Pré-candidata à Presidência pelo MDB fez duras críticas ao governo de Jair Bolsonaro e alertou para falta de cuidado com questão ambiental, prejudicial também, segundo ela, ao agronegócio

Raphael Felice

 

 (crédito: Assessoria MDB/Divulgação)
(crédito: Assessoria MDB/Divulgação)

A senadora Simone Tebet criticou a política ambiental do governo do presidente Jair Bolsonaro durante o evento que oficializou sua pré-candidatura ao Palácio do Planalto, em um hotel na Asa Sul, área central de Brasília, nesta quarta-feria (8/12). A parlamentar disse em seu discurso que a leniência com relação ao meio ambiente é prejudicial também ao agronegócio.

“Nós temos uma política ambiental desastrosa, leniente, com a grilagem, de destruição da nossa biodiversidade. Essa leniência não queima apenas nossa mata biodiversidade, ela queima a credibilidade do nosso agronegócio, que alimenta o Brasil e mundo. É preciso acabar com essa dicotomia. O país não tem prioridades, é um governo que não tem projeto, não tem plano nacional e nem regional de desenvolvimento”, disse Simone.

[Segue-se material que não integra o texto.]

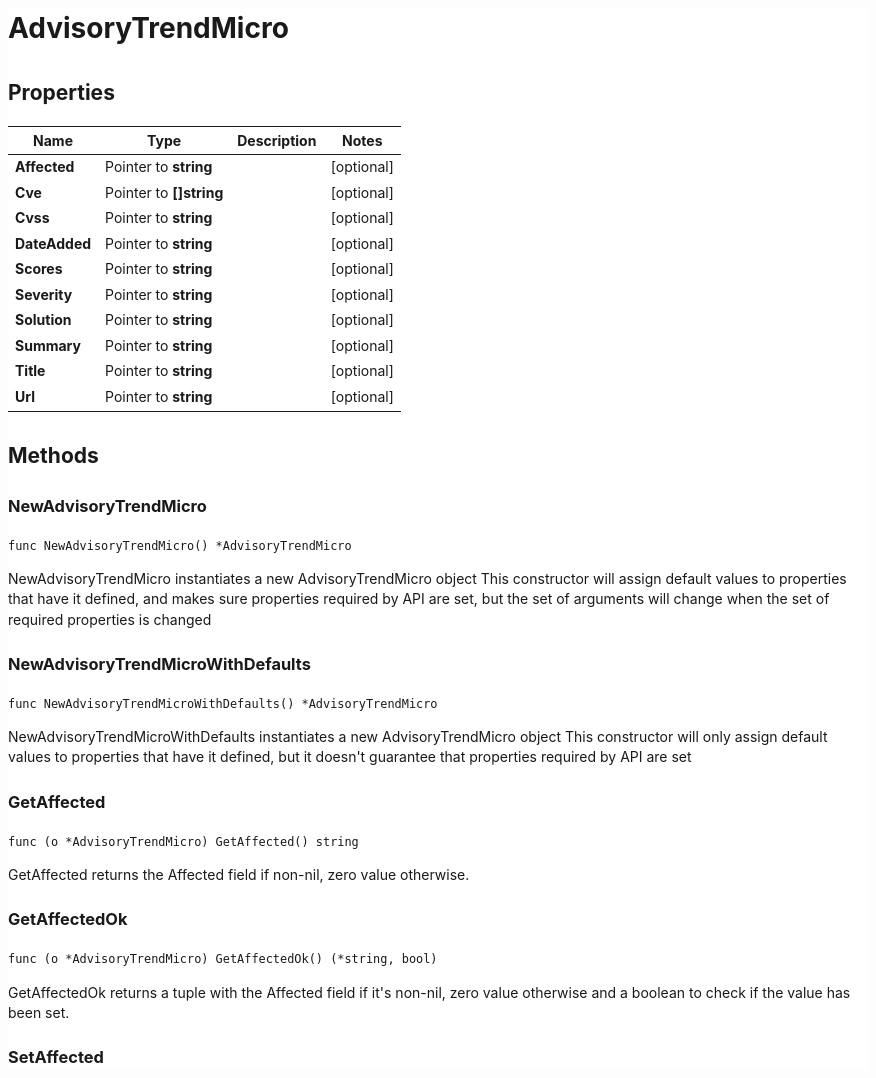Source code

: # AdvisoryTrendMicro

## Properties

Name | Type | Description | Notes
------------ | ------------- | ------------- | -------------
**Affected** | Pointer to **string** |  | [optional] 
**Cve** | Pointer to **[]string** |  | [optional] 
**Cvss** | Pointer to **string** |  | [optional] 
**DateAdded** | Pointer to **string** |  | [optional] 
**Scores** | Pointer to **string** |  | [optional] 
**Severity** | Pointer to **string** |  | [optional] 
**Solution** | Pointer to **string** |  | [optional] 
**Summary** | Pointer to **string** |  | [optional] 
**Title** | Pointer to **string** |  | [optional] 
**Url** | Pointer to **string** |  | [optional] 

## Methods

### NewAdvisoryTrendMicro

`func NewAdvisoryTrendMicro() *AdvisoryTrendMicro`

NewAdvisoryTrendMicro instantiates a new AdvisoryTrendMicro object
This constructor will assign default values to properties that have it defined,
and makes sure properties required by API are set, but the set of arguments
will change when the set of required properties is changed

### NewAdvisoryTrendMicroWithDefaults

`func NewAdvisoryTrendMicroWithDefaults() *AdvisoryTrendMicro`

NewAdvisoryTrendMicroWithDefaults instantiates a new AdvisoryTrendMicro object
This constructor will only assign default values to properties that have it defined,
but it doesn't guarantee that properties required by API are set

### GetAffected

`func (o *AdvisoryTrendMicro) GetAffected() string`

GetAffected returns the Affected field if non-nil, zero value otherwise.

### GetAffectedOk

`func (o *AdvisoryTrendMicro) GetAffectedOk() (*string, bool)`

GetAffectedOk returns a tuple with the Affected field if it's non-nil, zero value otherwise
and a boolean to check if the value has been set.

### SetAffected
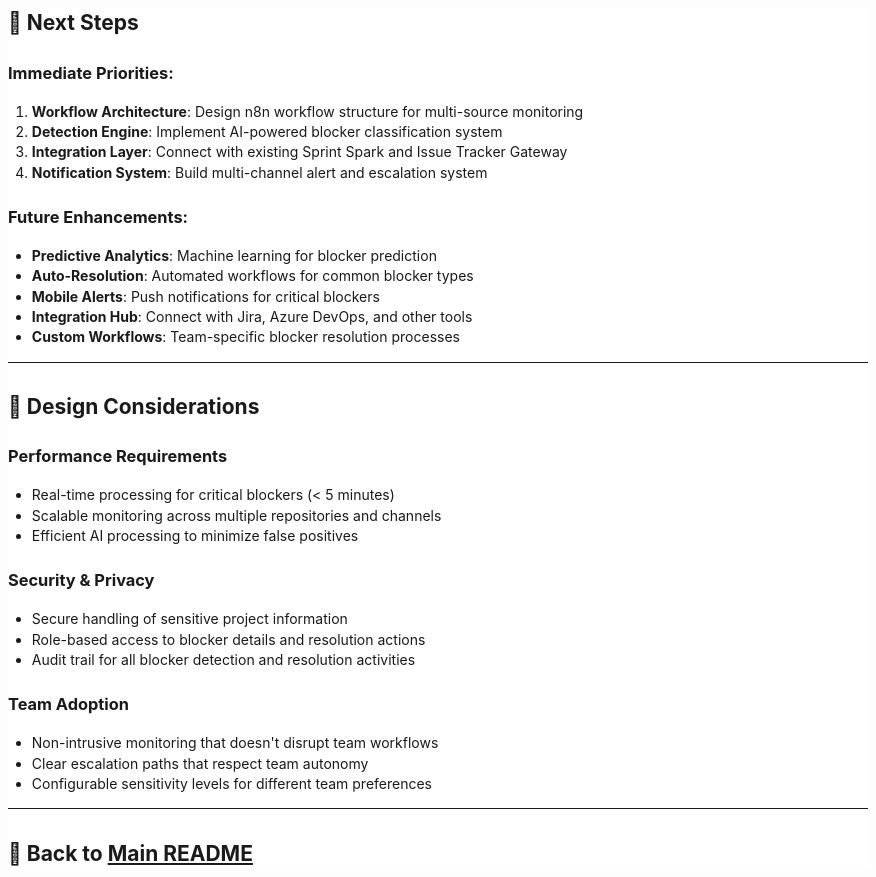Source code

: 
## 🧭 Next Steps

### Immediate Priorities:
1. **Workflow Architecture**: Design n8n workflow structure for multi-source monitoring
2. **Detection Engine**: Implement AI-powered blocker classification system
3. **Integration Layer**: Connect with existing Sprint Spark and Issue Tracker Gateway
4. **Notification System**: Build multi-channel alert and escalation system

### Future Enhancements:
- **Predictive Analytics**: Machine learning for blocker prediction
- **Auto-Resolution**: Automated workflows for common blocker types
- **Mobile Alerts**: Push notifications for critical blockers
- **Integration Hub**: Connect with Jira, Azure DevOps, and other tools
- **Custom Workflows**: Team-specific blocker resolution processes

---

## 🔧 Design Considerations

### Performance Requirements
- Real-time processing for critical blockers (< 5 minutes)
- Scalable monitoring across multiple repositories and channels
- Efficient AI processing to minimize false positives

### Security & Privacy
- Secure handling of sensitive project information
- Role-based access to blocker details and resolution actions
- Audit trail for all blocker detection and resolution activities

### Team Adoption
- Non-intrusive monitoring that doesn't disrupt team workflows
- Clear escalation paths that respect team autonomy
- Configurable sensitivity levels for different team preferences

---

## 🔗 Back to [Main README](../README.md)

A senadora que ganhou destaque em sua atuação na Comissão Parlamentar de Inquérito (CPI) da covid-19 criticou o governo atual também por seu discurso de ódio, pelo desemprego no país e por “promover a discórdia e a polarização”.

“O governo não tem dinheiro, apesar de sermos um dos povos que mais paga impostos. Sem prioridade e planejamento não consegue aplicar o dinheiro onde necessariamente precisa. Aí falta para o mais básico e obras de logística. Sucateia nossos parques industriais, faz com que o comércio tenha portas fechadas e impede que nossos trabalhadores de serviços poderem estar ganhando seu pão. O governo que aí está cria crises artificiais, mas é mais grave do que isso. Promove a discórdia e a polarização. Numa única palavra quer aniquilar as minorias. As minorias são hoje vítimas do gabinete do ódio que, numa estratégia muito bem preparada, tenta impedir o pensamento crítico, a oposição e a imprensa livre. Não vão conseguir”, destacou.